Total global debt is estimated in excess of 100trillion. We have everything we need to thrive, but we're living within a self created system of indenture for most people.

Why don't we just change the rules?

Terr_

> Total global debt is estimated in excess of 100trillion.

That number sounds scary, but ask yourself: Who is the debt owed to? Is it to Galactus, Eater of Worlds, who will devour our planet if we fail to pay? No, the debt is mostly owed to other people who have their own debts. Follow the flows around--instead of summing every step--and you'll see the cycles cancel out.

Imagine three people marooned on an island: They could find a shiny rock, slap a price on it, and sit down in a circle, lending it around clockwise until the Total Islandwide Debt reaches $300 trillion, where each resident has $100t in debt (to the person on their right) and $100t in credit (to the person on their left.)

Have these three castaways doomed civilization or enslaved the masses? Will countries deliberately not-rescue them to prevent an economic crisis? Nah.

TLDR: "Total" debt is not a very meaningful statistic.

650REDHAIR

Because changing the rules makes you look “soft on crime”.

There’s no incentive to fix the broken system(s).

AngryData

Sure they could, but who with that capability has a reason to care? To the jail a bad court result from inmates means nothing to them and might even help them maintain prison capacity and politicians don't care because most of the people will never be allowed to vote again.

bsenftner

The courts were weaponized well over a decade ago, by the political party system. It's now a drawn out media fight where no matter what the public loses.

buckle8017

because they don't trust inmates with computers and they also don't trust their lawyers

buckle8017

Sounds like your lawyer messed up not sending paper copies.

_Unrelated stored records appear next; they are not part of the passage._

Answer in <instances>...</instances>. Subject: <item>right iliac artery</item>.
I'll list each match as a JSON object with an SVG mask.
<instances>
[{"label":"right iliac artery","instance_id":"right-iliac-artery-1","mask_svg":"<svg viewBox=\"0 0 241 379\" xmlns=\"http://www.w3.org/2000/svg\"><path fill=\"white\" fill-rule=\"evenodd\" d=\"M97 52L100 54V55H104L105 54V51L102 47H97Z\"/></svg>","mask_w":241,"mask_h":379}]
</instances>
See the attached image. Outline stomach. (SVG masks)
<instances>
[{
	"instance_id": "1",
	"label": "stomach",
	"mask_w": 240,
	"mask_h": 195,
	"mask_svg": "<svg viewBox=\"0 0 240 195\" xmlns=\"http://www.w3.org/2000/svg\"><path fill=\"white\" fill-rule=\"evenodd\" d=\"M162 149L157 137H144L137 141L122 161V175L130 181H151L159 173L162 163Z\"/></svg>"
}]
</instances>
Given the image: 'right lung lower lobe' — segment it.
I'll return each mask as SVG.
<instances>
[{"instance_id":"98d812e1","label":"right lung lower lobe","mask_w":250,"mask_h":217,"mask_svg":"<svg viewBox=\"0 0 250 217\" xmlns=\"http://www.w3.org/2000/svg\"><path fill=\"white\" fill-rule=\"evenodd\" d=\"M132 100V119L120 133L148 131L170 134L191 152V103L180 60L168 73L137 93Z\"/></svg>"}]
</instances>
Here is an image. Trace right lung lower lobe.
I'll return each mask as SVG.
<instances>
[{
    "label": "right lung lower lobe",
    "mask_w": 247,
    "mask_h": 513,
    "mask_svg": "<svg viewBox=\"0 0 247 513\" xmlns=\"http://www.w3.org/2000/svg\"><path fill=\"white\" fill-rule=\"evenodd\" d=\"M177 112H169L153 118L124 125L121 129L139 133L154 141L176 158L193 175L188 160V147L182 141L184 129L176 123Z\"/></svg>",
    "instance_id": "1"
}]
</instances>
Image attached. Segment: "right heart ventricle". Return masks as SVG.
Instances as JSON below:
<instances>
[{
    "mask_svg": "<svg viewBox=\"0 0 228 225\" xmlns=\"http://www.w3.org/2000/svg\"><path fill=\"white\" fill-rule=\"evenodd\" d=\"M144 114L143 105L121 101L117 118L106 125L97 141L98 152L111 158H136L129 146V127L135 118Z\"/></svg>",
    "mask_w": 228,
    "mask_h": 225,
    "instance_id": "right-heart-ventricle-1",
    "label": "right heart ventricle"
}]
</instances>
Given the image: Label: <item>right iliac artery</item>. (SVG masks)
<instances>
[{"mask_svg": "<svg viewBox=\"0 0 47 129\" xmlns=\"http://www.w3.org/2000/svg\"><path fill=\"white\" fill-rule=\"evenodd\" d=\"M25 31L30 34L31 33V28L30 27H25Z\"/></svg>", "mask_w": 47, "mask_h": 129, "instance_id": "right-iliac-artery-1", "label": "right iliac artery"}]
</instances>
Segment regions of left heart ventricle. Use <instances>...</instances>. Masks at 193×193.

Good thing he saved the $10.

bdangubic

Paper copies?????! What is this, 1999 :-) Many (many, many…) Courts have been fully paperless for years

umanwizard

Sure, but what stops the lawyer from printing out the PDFs?

awesome_dude

Have you SEEN the price of ink????

buckle8017

ok but the jail is not and he would have gotten the paper copies right away

quietthrow

Aren’t prisons a business run by corporations? And I could be wrong but I recall reading somewhere a while ago that 1 or 2 companies run most of the prisons in USA. As such they probably have no need / incentives driven by market forces to modernize. It’s not exactly a market to begin with in the first place I would say.

bdcravens

There are some private prisons, but overwhelmingly most are run by the state or federal government. However, that makes what you say even more true; they aren't driven by competitive market forces. Of course, many things aren't, and presumably that's the role of government regulations, to protect the public interests and fulfill the social contract. (Whether it does or doesn't is larger topic, and not something I'm trying to address in this comment)

cmeacham98

New Jersey State Prison is, as the name implies, a state-run prison.

ronsor

Most people are not in private prisons (< 10% [0]), even if there shouldn't be any at all. Of course, there are still many "contractors" and "vendors" (phone service providers, food vendors, etc.) in public prisons which grift everyone.

[0] https://www.sentencingproject.org/reports/private-prisons-in...

monkeyelite

Public is when the government holds the wallet and pays vendors. Private is when they give a wallet to someone else to pay the vendors.

poslathian

After becoming familiar with the reality of the cost inflation of (in my case local government real estate) development projects vs private I chalked it up to graft, incentives, and mismanagement.

Actually your comment is probably more correct - adds a whole step to move the wallet. Misaligned incentives and mismanagement are probably more equal across public/private than we like to believe

bdcravens

Who signs the paycheck of the warden and the officers is another way to differentiate.

jrm4

The answer to this question is technically no but practically yes.